As recently as December 7, 2020, Deems optimistically wrote to his friends and family members, “FYI – I spent the last few days re-recording all the piano tracks for 10 new songs for the next D & Friends CD. The files will be shared with the Hawaii musicians and they in turn will be working on re-creating all the bass, drum, & guitar parts. At some point in time I’ll get the song files back and redo all the piano tracks moving towards the finished product. Am thankful and excited for the opportunity to make new music to share with you and the public in general!”
And on January 19, one month before his condition worsened considerably, Deems sent the family a letter saying, “I am optimistic. A BIG THANK YOU to all for the overwhelming support during our ordeal, it really means a lot! Also it is obviously a tough situation for Jean as well and I am thankful that she is a strong person.”
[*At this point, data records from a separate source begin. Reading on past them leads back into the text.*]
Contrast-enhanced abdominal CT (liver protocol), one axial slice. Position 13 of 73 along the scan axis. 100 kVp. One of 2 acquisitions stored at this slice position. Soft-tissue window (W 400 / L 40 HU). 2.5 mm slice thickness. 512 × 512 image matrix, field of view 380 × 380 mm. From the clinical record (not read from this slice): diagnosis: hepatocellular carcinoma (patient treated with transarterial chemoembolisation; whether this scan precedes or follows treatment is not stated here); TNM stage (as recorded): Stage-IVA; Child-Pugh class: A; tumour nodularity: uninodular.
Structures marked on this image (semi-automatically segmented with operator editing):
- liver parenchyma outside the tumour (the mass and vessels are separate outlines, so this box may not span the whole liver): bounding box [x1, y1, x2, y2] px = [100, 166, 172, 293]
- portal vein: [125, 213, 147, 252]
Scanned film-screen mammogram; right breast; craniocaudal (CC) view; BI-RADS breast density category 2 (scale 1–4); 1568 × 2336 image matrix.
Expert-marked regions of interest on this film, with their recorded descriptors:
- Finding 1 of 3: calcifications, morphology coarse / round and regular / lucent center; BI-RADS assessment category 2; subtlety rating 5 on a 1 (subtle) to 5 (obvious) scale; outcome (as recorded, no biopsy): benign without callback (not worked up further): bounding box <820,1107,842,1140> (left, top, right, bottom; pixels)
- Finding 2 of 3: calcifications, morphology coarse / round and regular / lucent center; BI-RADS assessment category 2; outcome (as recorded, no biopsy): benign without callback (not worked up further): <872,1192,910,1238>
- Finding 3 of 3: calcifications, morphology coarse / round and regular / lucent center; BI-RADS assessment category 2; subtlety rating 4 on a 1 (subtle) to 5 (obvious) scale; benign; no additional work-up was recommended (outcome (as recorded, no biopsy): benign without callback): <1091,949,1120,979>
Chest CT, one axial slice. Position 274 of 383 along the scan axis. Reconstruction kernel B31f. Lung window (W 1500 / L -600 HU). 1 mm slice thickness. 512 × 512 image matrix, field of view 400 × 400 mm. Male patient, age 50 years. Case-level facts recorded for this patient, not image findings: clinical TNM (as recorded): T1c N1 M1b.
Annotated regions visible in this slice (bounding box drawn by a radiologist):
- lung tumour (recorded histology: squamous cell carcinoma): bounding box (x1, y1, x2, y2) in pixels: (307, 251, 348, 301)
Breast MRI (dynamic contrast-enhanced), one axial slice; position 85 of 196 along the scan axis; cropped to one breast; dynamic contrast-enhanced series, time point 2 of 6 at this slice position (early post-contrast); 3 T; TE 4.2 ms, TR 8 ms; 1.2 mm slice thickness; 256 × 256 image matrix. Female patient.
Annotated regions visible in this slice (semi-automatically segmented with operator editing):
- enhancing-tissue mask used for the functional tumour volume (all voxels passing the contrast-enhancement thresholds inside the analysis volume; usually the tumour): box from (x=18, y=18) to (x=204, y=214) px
From large public audiences to scenes in our own community, Deems’ memory resonates for old pals like Ken Mochizuki, who said, “I first knew who he was at Mercer Jr. High, when community groups played baseball against each other at the Mercer fields. I first got a taste of his talent when he played Santana’s ‘Treat’ with his own small group at the Lion’s Club Pancake Breakfast at Franklin High. When I got to know him personally, then I could say I got to be part of the ‘cool crowd.’ He is our cultural icon.”
Donations in memory of Deems Tsutakawa can be sent to:
Seattle Music Partners cultivates a diverse and vibrant music-making community by providing youth with low-cost music instruction and one-on-one mentoring to eliminate racial and economic barriers to quality music education.